§ **ASSIGNMENT**: Write out the text from all of the records below word for word, and leave the pictures out.

§ **EXERCISE MATERIAL**:
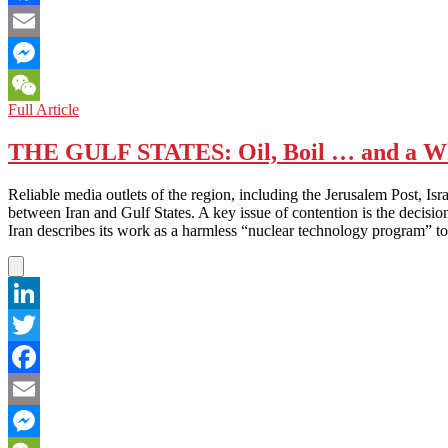
Facebook
Email
Messenger
MYANMAR:
Full Article
WeChat
Headlines
Capture
THE GULF STATES: Oil, Boil … and a Who
Essence
of
Reliable media outlets of the region, including the Jerusalem Post, Is
Political
between Iran and Gulf States. A key issue of contention is the decision
Change
Iran describes its work as a harmless “nuclear technology program” to 
LinkedIn
Twitter
Facebook
Email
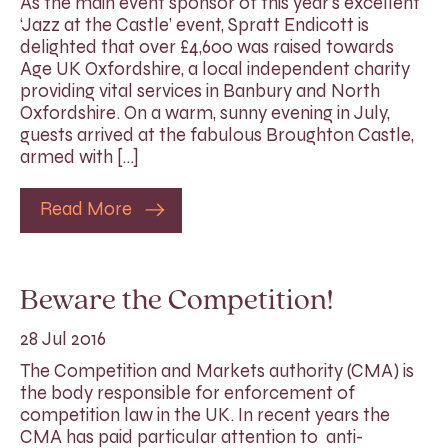
As the main event sponsor of this year’s excellent
‘Jazz at the Castle’ event, Spratt Endicott is
delighted that over £4,600 was raised towards
Age UK Oxfordshire, a local independent charity
providing vital services in Banbury and North
Oxfordshire. On a warm, sunny evening in July,
guests arrived at the fabulous Broughton Castle,
armed with […]
Read More
Beware the Competition!
28 Jul 2016
The Competition and Markets authority (CMA) is
the body responsible for enforcement of
competition law in the UK. In recent years the
CMA has paid particular attention to anti-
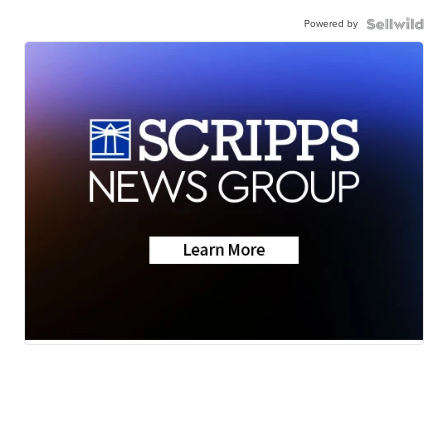
Powered by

§ **TASK RESPONSE**:
Facebook
Email
Messenger
MYANMAR:
Full Article
WeChat
Headlines
Capture
THE GULF STATES: Oil, Boil … and a Who
Essence
of
Reliable media outlets of the region, including the Jerusalem Post, Is
Political
between Iran and Gulf States. A key issue of contention is the decision
Change
Iran describes its work as a harmless “nuclear technology program” to 
LinkedIn
Twitter
Facebook
Email
As the main event sponsor of this year’s excellent
‘Jazz at the Castle’ event, Spratt Endicott is
delighted that over £4,600 was raised towards
Age UK Oxfordshire, a local independent charity
providing vital services in Banbury and North
Oxfordshire. On a warm, sunny evening in July,
guests arrived at the fabulous Broughton Castle,
armed with […]
Read More
Beware the Competition!
28 Jul 2016
The Competition and Markets authority (CMA) is
the body responsible for enforcement of
competition law in the UK. In recent years the
CMA has paid particular attention to anti-
Powered by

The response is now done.